During the course of the journey he had entered into a game of chance with the defendant and another party, using a pack of cards produced by the defendant. So remarkable had been the losses he had incurred that he became suspicious. At Farranfore, one stop before Tralee, he had descended from the train on an excuse, approached a servant of the railway company and asked that the police at Tralee be present upon the platform.
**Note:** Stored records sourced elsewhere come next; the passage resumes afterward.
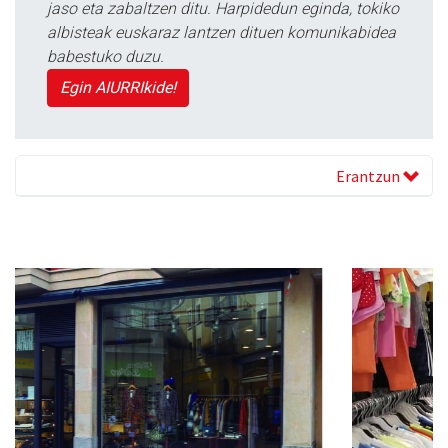
jaso eta zabaltzen ditu. Harpidedun eginda, tokiko
albisteak euskaraz lantzen dituen komunikabidea
babestuko duzu.
Egin AIURRIkide!
Erantzun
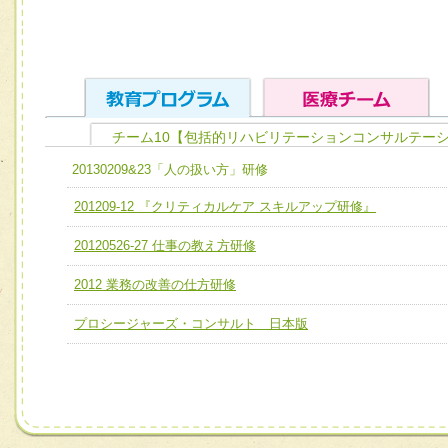
チーム10【包括的リハビリテーションコンサルテーシ
ユニット１ 医療人としての基礎能力
20130209&23「人の扱い方」研修
全人的医療を実践する医療人として、必要な基礎能力を身
チーム01【病院内横断的問題解決チーム】
201209-12 『クリティカルケア スキルアップ研修』
ける
チーム02【地域医療連携推進による高度医療を必要とする
20120526-27 仕事の教え方研修
ユニット２ チーム医療構成力
宅患者等支援チーム】
必要に応じて柔軟に医療チームを組織し、強調できる
2012 業務の改善の仕方研修
チーム03【癌患者服薬サポートチーム】
ユニット３ 多職種連携力
プロシージャーズ・コンサルト 日本版
チーム04【口腔ケアチーム】
他職種の視点とスキルを学び、相互理解と連携を深める
チーム05【せん妄対策チーム】
チーム06【外来化学療法チーム】
チーム07【病院職員に対する院内感染対策教育チーム】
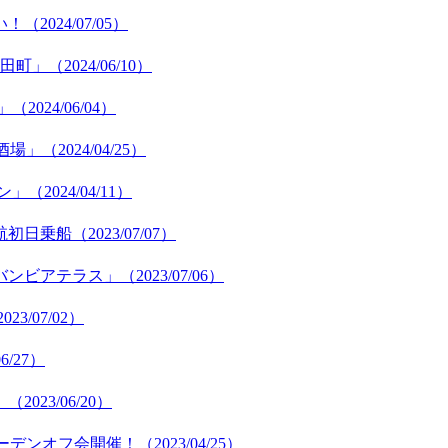
024/07/05）
（2024/06/10）
24/06/04）
2024/04/25）
024/04/11）
乗船（2023/07/07）
テラス」（2023/07/06）
3/07/02）
/27）
23/06/20）
ンオフ会開催！（2023/04/25）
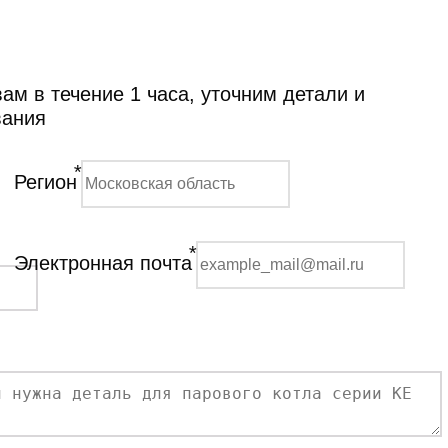
м в течение 1 часа, уточним детали и
вания
*
Регион
*
Электронная почта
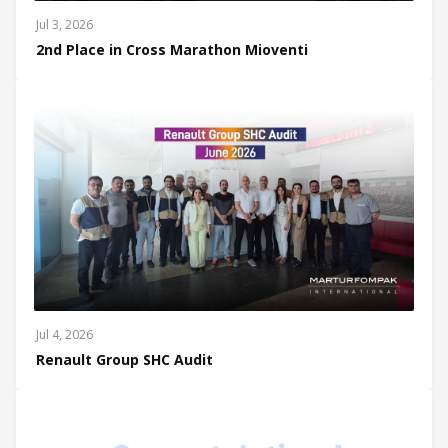
Jul 3, 2026
2nd Place in Cross Marathon Mioventi
Jul 4, 2026
Renault Group SHC Audit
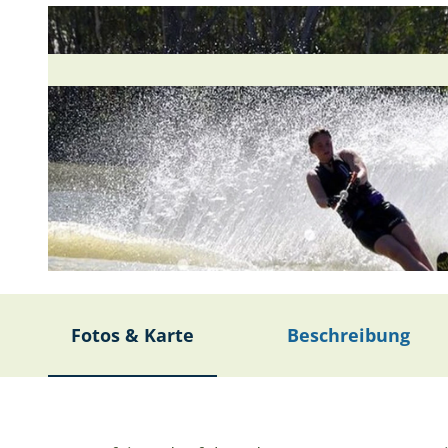
© SmilingNikon, pixabay.com |
CC-BY-SA
Fotos & Karte
Beschreibung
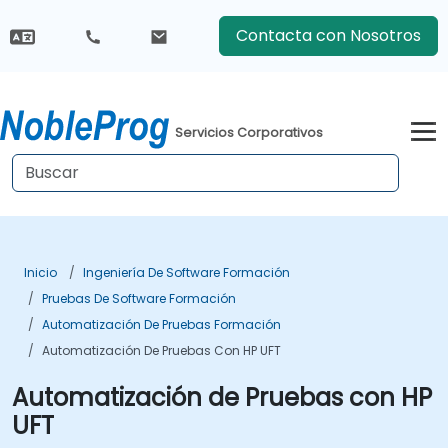
Contacta con Nosotros
Servicios Corporativos
Inicio
Ingeniería De Software Formación
Pruebas De Software Formación
Automatización De Pruebas Formación
Automatización De Pruebas Con HP UFT
Automatización de Pruebas con HP
UFT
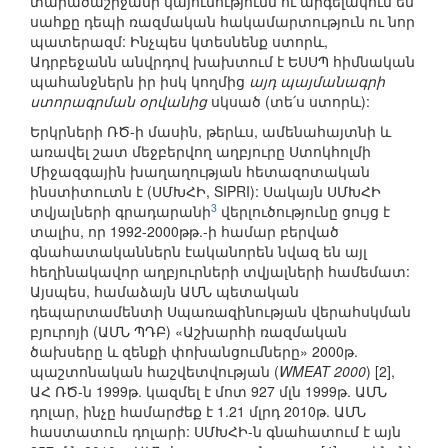
տարածաշրջանի կայունությունն ու արգելակում են
սահքը դեպի ռազմական հակամարտություն ու նոր
պատերազմ: Ինչպես կտեսնենք ստորև,
Ադրբեջանն անվրդով խախտում է ԵՍՍՊ հիմնական
պահանջներն իր իսկ կողմից
այդ պայմանագրի
ստորագրման օրվանից
սկսած (տե՛ս ստորև):
Երկրների ՌԾ-ի մասին, թերևս, ամենահայտնի և
առավել շատ մեջբերվող աղբյուրը Ստոկհոլմի
Միջազգային խաղաղության հետազոտական
ինստիտուտն է (ՍՄԽՀԻ, SIPRI): Սակայն ՍՄԽՀԻ
3
տվյալների գրադարանի
վերլուծությունը ցույց է
տալիս, որ 1992-2000թթ.-ի համար բերված
գնահատականներն էականորեն նվազ են այլ
հեղինակավոր աղբյուրների տվյալների համեմատ:
Այսպես, համաձայն ԱՄՆ պետական
դեպարտամենտի Սպառազինության վերահսկման
բյուրոյի (ԱՄՆ ՊԴԲ) «Աշխարհի ռազմական
ծախսերը և զենքի փոխանցումները» 2000թ.
պաշտոնական հաշվետվության (
WMEAT 2000
) [2],
ԱՀ ՌԾ-ն 1999թ. կազմել է մոտ 927 մլն 1999թ. ԱՄՆ
դոլար, ինչը համարժեք է 1.21 մլրդ 2010թ. ԱՄՆ
հաստատուն դոլարի: ՍՄԽՀԻ-ն գնահատում է այն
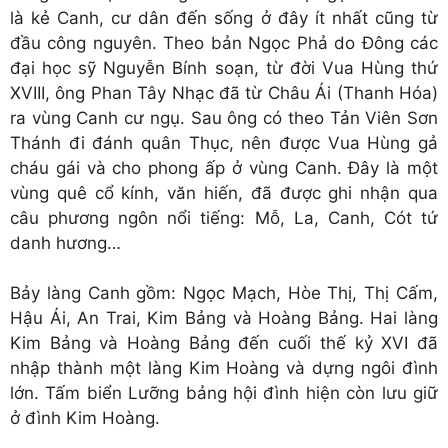
là kẻ Canh, cư dân đến sống ở đây ít nhất cũng từ
đầu công nguyên. Theo bản Ngọc Phả do Đông các
đại học sỹ Nguyễn Bính soạn, từ đời Vua Hùng thứ
XVIII, ông Phan Tây Nhạc đã từ Châu Ái (Thanh Hóa)
ra vùng Canh cư ngụ. Sau ông có theo Tản Viên Sơn
Thánh đi đánh quân Thục, nên được Vua Hùng gả
cháu gái và cho phong ấp ở vùng Canh. Đây là một
vùng quê cổ kính, văn hiến, đã được ghi nhận qua
câu phương ngôn nổi tiếng: Mỗ, La, Canh, Cót tứ
danh hương…
Bảy làng Canh gồm: Ngọc Mạch, Hòe Thị, Thị Cấm,
Hậu Ái, An Trai, Kim Bảng và Hoàng Bảng. Hai làng
Kim Bảng và Hoàng Bảng đến cuối thế kỷ XVI đã
nhập thành một làng Kim Hoàng và dựng ngôi đình
lớn. Tấm biển Lưỡng bảng hội đình hiện còn lưu giữ
ở đình Kim Hoàng.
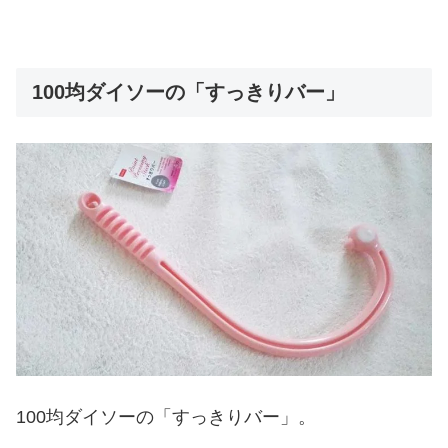
100均ダイソーの「すっきりバー」
100均ダイソーの「すっきりバー」。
His first witness was a police sergeant of the Tralee force, a large, solid man who gave evidence of arrest. He swore that, acting on information received, he had been present at Tralee station on 13 May last, when the Dublin train rolled in. There he had been approached by a man he later knew to be Mr Lurgan Keane, who had pointed out to him the defendant.

He had asked the defendant to accompany him to Tralee police station, which the man did. There he was required to turn out his pockets. Among the contents was a pack of cards which Mr Keane identified as those that had been used in a game of poker upon the train.

These, he said, had been sent to Dublin for examination and upon receipt of the report from Dublin the accused O'Connor had been charged with the offence.

So far, so clear. The next witness was from the Fraud Squad of the Garda in Dublin. He had evidently been on the train of yesterday, mused the judge, but travelling third class.

The detective constable swore that upon close examination the deck of cards had been seen to be a marked deck. The prosecuting counsel held up a deck of cards and the detective identified it by his own mark. The deck was passed to him. In what way were the cards marked, inquired counsel.